The second rule of Ketosis is to get just enough Protein to maintain your body but not too much because when you eat Protein you do get a rise in your Insulin levels (but not nearly as much as when you eat Carbohydrates).  The ideal range is from 0.13% to 0.22% of your lean body mass, which is how much you would weigh if you had 0% body fat.  Your Doctor can tell you what your lean body mass is, or you can calculate it by standing on a scale that uses Electrical impedance to calculate your percentage Body Fat and then subtracting your %Body fat from your total weight.

My lean body mass is about 76 kgs, so my ideal range of protein is from 101g to 167g per day of Protein to ensure I have enough for normal maintenance and not too much that it would kick me out of ketosis.

Fat

The final rule of Ketosis is to eat as much Fat as you want – simple as that.  If you are keeping your Insulin levels low (by eating almost no Carbs) then your own appetite will tell you when you have eaten too much or not enough.  If you are obese when you first start your appetite will virtually disappear and for someone who was previously driven by their appetite to consume food when they knew they didn’t need it – that is a very liberating epiphany.

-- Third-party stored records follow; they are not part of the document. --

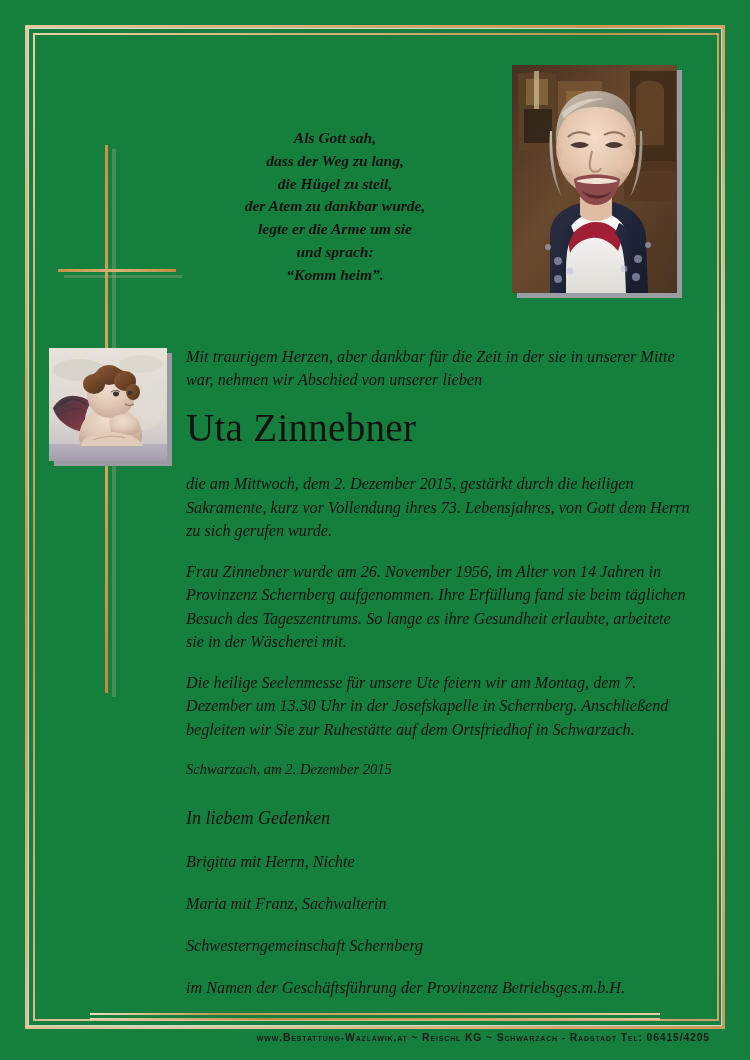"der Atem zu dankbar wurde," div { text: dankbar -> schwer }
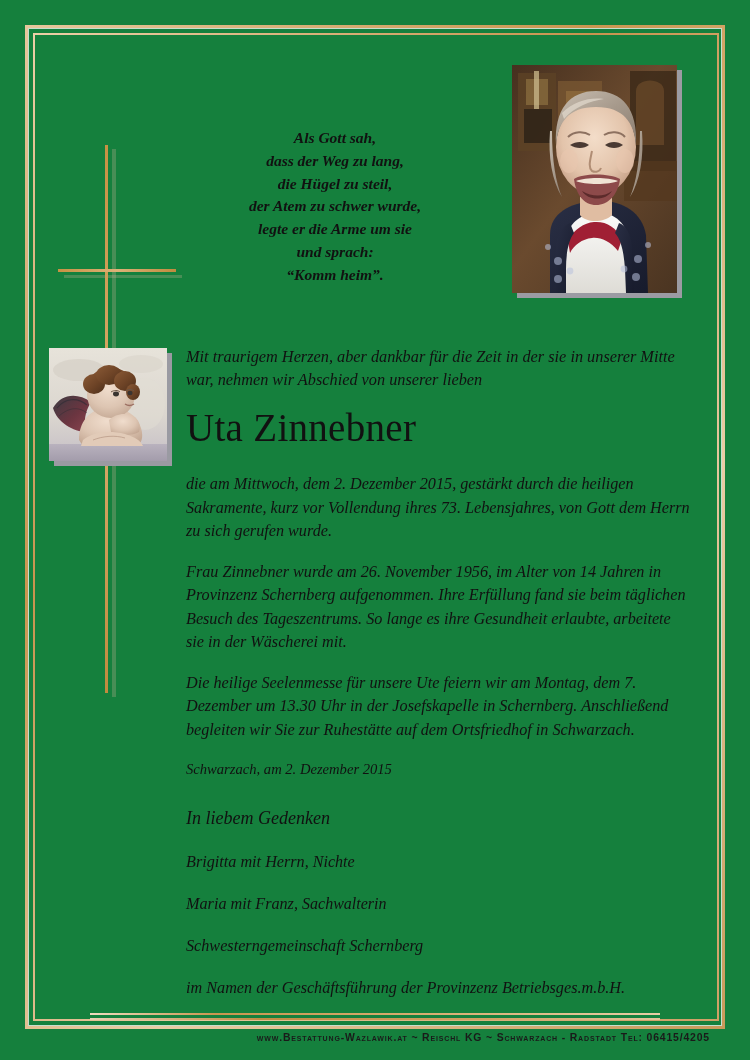"Brigitta mit Herrn," span { text: Herrn -> Alter }
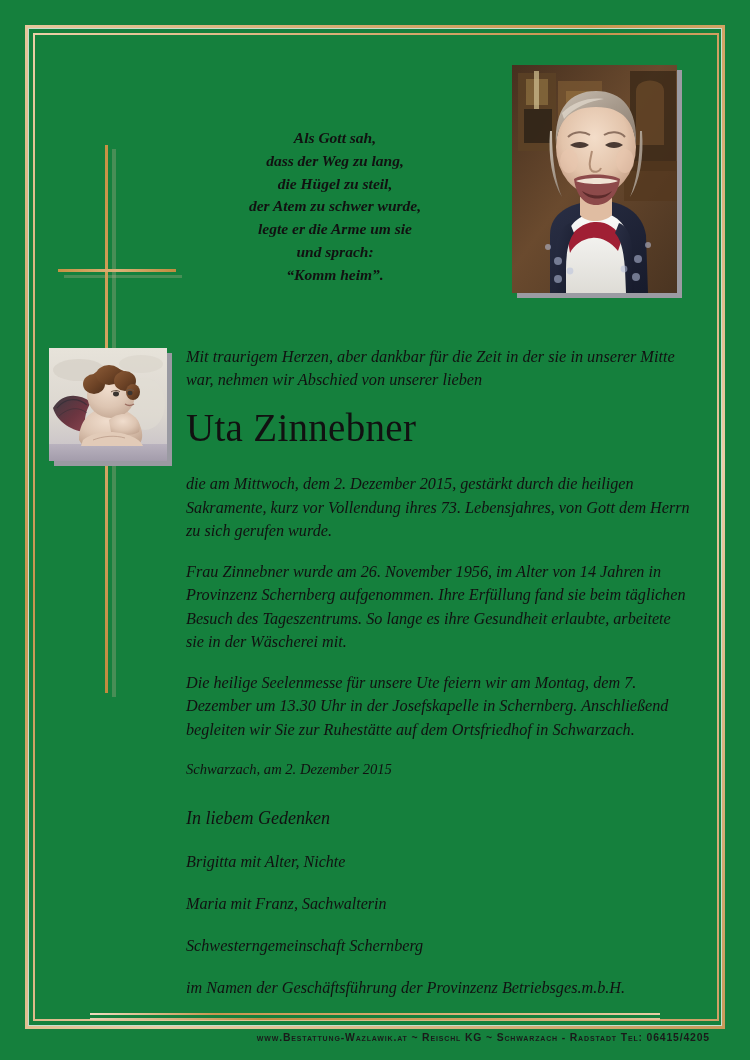"Nichte" .mourner .rel { font-size: 16px -> 13px }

The surprising, even counter-intuitive, thing is that the more body fat you lose over time the more dietary fat you will actually need to eat.  Consider the following graph showing progress for a someone eating a 5% – 25% – 70% ratio.

Eat More Fat

Every month you eat the same amount of Carbs and Protein, but the amount of food Fat you are eating goes up as the amount of Body Fat you are burning goes down.  The total amount of Fat burned to run your body remains the same, the total Calories you are burning remains the same, it’s just the amount of Fat you eat is going up as you are losing weight.

Macro-nutrient Ratio

For me (Richard) it turns out that my ideal Macro-nutrient Ratio works out neatly to be 5% of my Calories from Carbohydrates every day, 25% from Protein and 70% from Fat.  Hence the logo for this blog.

Macronutrient Ratio


 More information

I first started learning about Nutritional Ketosis when I stumbled over the following Youtube video with a Doctor interviewing 2 Medical researchers

That was such an eyeopener that I sought out the book they wrote to train Medical practitioners in the management of people with Insulin resistance: The Art and Science of Low Carbohydrate Living on Kindle, followed the protocol and cured my Diabetes.